As far as Native American myths, there is a Nuu-chah-nulth (Nootka) tale from the Pacific Northwest titled "Octopus and Raven." In this tale, both are depicted as humans. Octopus appears as a human woman with her hair arranged in eight long braids, which become powerful arms when she is angered.
- Keepers of the Animals: Native American Stories and Wildlife Activities for Children, Michael J. Caduto and Joseph Bruchac, pp. 73-74.
I have not been able to find out for sure what the characters' names are in the original language, but according to firstvoices.com, the Nuu-chah-nulth word for Octopus is tiiłuup. Raven is quʔušin.
There also is a Kwakiutl octopus deity named Xa’niyus.
Other than that, however, the site native-languages.org (which I have found very useful) says:
“Octopi do not play a major role in most Native American mythology-- most coastal tribes consider the octopus to be just another type of shellfish.

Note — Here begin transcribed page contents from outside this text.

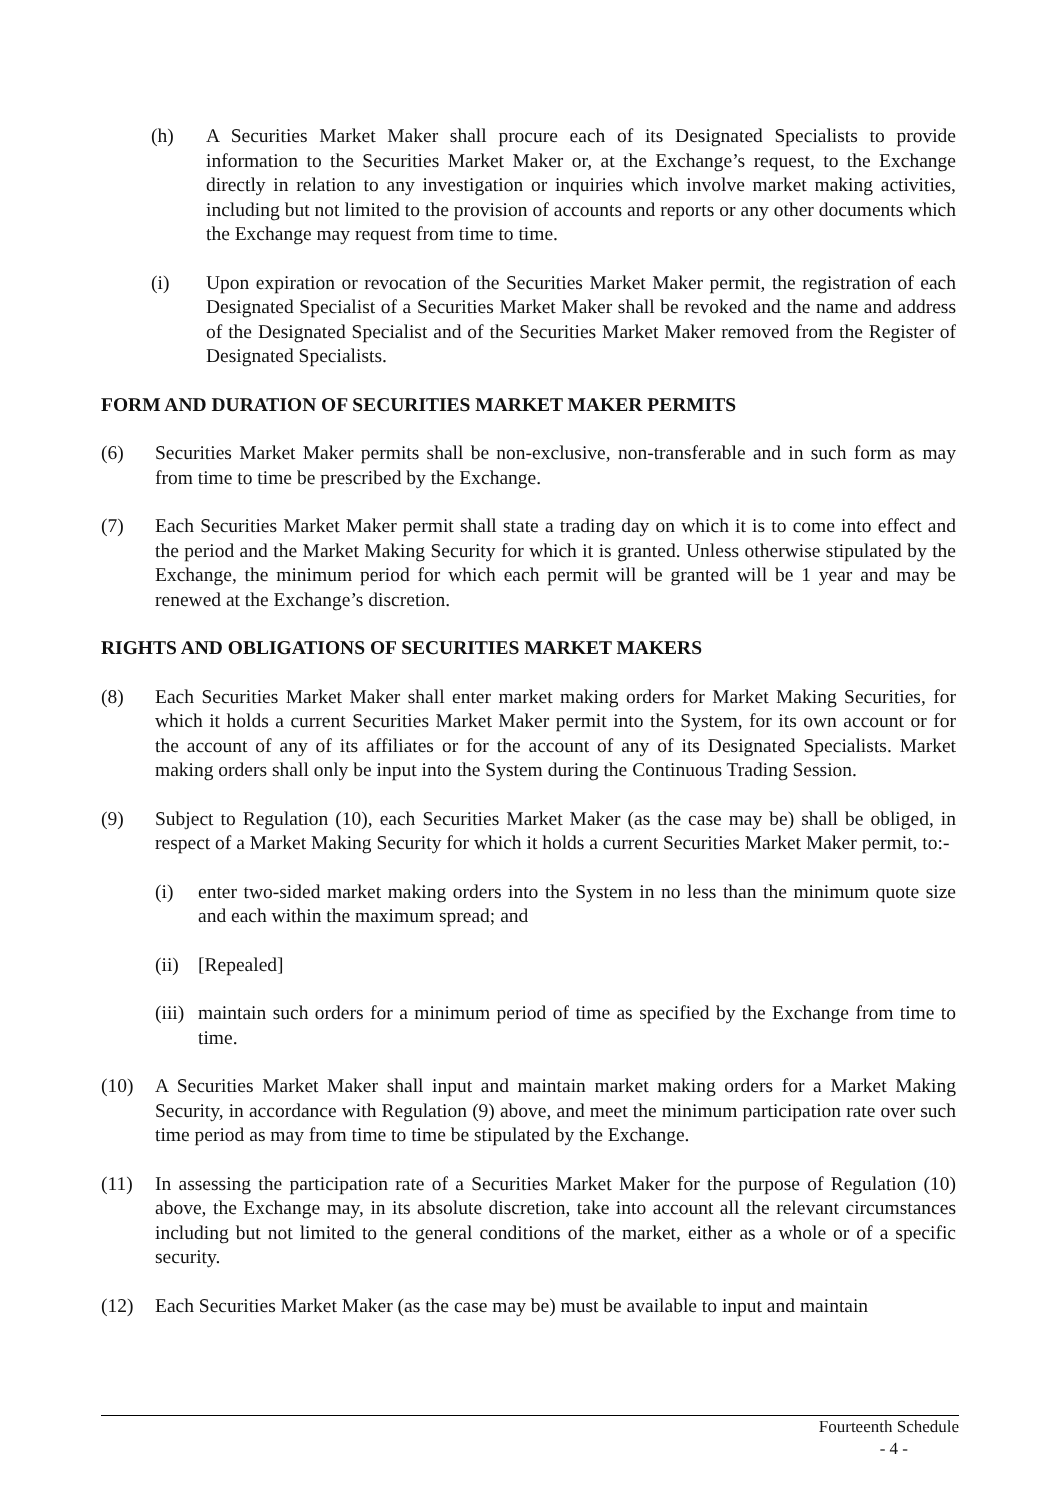(h) A Securities Market Maker shall procure each of its Designated Specialists to provide information to the Securities Market Maker or, at the Exchange’s request, to the Exchange directly in relation to any investigation or inquiries which involve market making activities, including but not limited to the provision of accounts and reports or any other documents which the Exchange may request from time to time.
(i) Upon expiration or revocation of the Securities Market Maker permit, the registration of each Designated Specialist of a Securities Market Maker shall be revoked and the name and address of the Designated Specialist and of the Securities Market Maker removed from the Register of Designated Specialists.
FORM AND DURATION OF SECURITIES MARKET MAKER PERMITS
(6) Securities Market Maker permits shall be non-exclusive, non-transferable and in such form as may from time to time be prescribed by the Exchange.
(7) Each Securities Market Maker permit shall state a trading day on which it is to come into effect and the period and the Market Making Security for which it is granted. Unless otherwise stipulated by the Exchange, the minimum period for which each permit will be granted will be 1 year and may be renewed at the Exchange’s discretion.
RIGHTS AND OBLIGATIONS OF SECURITIES MARKET MAKERS
(8) Each Securities Market Maker shall enter market making orders for Market Making Securities, for which it holds a current Securities Market Maker permit into the System, for its own account or for the account of any of its affiliates or for the account of any of its Designated Specialists. Market making orders shall only be input into the System during the Continuous Trading Session.
(9) Subject to Regulation (10), each Securities Market Maker (as the case may be) shall be obliged, in respect of a Market Making Security for which it holds a current Securities Market Maker permit, to:-
(i) enter two-sided market making orders into the System in no less than the minimum quote size and each within the maximum spread; and
(ii) [Repealed]
(iii) maintain such orders for a minimum period of time as specified by the Exchange from time to time.
(10) A Securities Market Maker shall input and maintain market making orders for a Market Making Security, in accordance with Regulation (9) above, and meet the minimum participation rate over such time period as may from time to time be stipulated by the Exchange.
(11) In assessing the participation rate of a Securities Market Maker for the purpose of Regulation (10) above, the Exchange may, in its absolute discretion, take into account all the relevant circumstances including but not limited to the general conditions of the market, either as a whole or of a specific security.
(12) Each Securities Market Maker (as the case may be) must be available to input and maintain
Fourteenth Schedule
- 4 -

In some Northwest Coast tribes of British Columbia and Alaska, the octopus plays a more prominent role as a medicine animal, considered to have formidable powers over the weather or over sickness and health.”
In short, not that im aware of at this time. But, there are a lot of various creators in Greek myths that are similar, or usually depicted in a similar way.
Greek/ Roman myth had a lot of these, sort of. The old frescos and statues of mermaids usually had sea serpent tails, not the pretty fish tail we usually imagine. So I think the old myths of mermaids were something in between modern mermaid and cecaelia. They had long serpent tails that resemble tentacles, and occasionally would have multiple tails. There also were apparently 3000/infinite sea nymphs, and they often have all kinds of different forms: mermaid, human, or a mix of human and animal parts, or even sea monsters or forces of nature like a whirlpool, and can often change form too. So I would conclude that a cecaelia could probably fall under the category of sea nymph, as one of any infinite forms they could take.